Virginia A. Moyer, MD, MPH and Margaret Butler, BA

From the University of Texas-Houston Health Science Center, Houston, Texas

Background. Up to one third of visits to pediatricians involve health supervision (well-child care), and recommendations for office-based preventive interventions have dramatically expanded. We reviewed the evidence for the effectiveness of these interventions.

Methods. The well-child care recommendations of 7 major North American organizations were tabulated. Three types of health supervision interventions were recommended, ie, behavioral counseling, screening, and prophylaxis. For recommendations common to at least 2 of the 7 organizations, evidence of effectiveness was sought from systematic reviews and clinical trials. Immunizations were not considered for this review, because they have been reviewed elsewhere.

Results. Forty-two preventive interventions were recommended by ≥2 of the organizations. Limited clinical trials show that counseling can change some health risk behaviors; repeated intensive counseling is most likely to be effective. Harmful effects were shown for a few behavioral counseling interventions. Trials have been conducted for only 2 of the recommended screening interventions; therefore, rigorous evidence supporting screening is very limited. Trials support the use of folate to prevent neural tube defects, trials of iron supplementation do not address developmental outcomes, and trials were not found for the other recommended prophylactic interventions.
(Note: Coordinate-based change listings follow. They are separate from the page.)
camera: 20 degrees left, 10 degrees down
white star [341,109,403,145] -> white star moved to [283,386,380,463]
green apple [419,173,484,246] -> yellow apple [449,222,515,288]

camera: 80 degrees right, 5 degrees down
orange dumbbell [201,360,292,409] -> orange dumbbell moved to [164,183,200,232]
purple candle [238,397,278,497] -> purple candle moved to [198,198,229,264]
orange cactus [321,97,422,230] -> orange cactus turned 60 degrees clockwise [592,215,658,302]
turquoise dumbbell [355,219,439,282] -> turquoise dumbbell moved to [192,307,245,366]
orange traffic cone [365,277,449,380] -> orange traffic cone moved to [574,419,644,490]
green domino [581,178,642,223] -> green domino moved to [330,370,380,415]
Conclusions. Limited direct evidence was found to support the recommended interventions. Because a large number of interventions are routinely recommended and often mandated and because the implementation of any recommendation may cause harm (including the displacement of other beneficial activities), these recommendations should be based on the strongest possible evidence. When recommendations are made, supporting evidence should be clearly stated.
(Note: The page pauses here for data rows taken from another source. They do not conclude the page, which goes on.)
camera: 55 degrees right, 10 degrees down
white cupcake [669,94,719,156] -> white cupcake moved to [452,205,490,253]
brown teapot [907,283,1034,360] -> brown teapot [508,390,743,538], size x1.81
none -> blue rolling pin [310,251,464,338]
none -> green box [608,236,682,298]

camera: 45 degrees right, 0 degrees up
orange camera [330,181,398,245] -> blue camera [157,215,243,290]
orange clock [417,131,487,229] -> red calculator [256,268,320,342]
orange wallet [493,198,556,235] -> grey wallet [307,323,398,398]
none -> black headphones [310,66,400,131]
Key Words: mass screening • health services • primary prevention • preventive health services

Abbreviations: AAP, American Academy of Pediatrics • USPSTF, US Preventive Services Task Force • GAPS, Guidelines for Adolescent Preventive Services • AAFP, American Academy of Family Practice • CTF, Canadian Task Force on Preventive Health Care • ICSI, Institute for Clinical Systems Improvement • NNT, number needed to treat • OR, odds ratio • RR, relative risk • STD, sexually transmitted disease • HPV, human papillomavirus


Accepted May 26, 2004.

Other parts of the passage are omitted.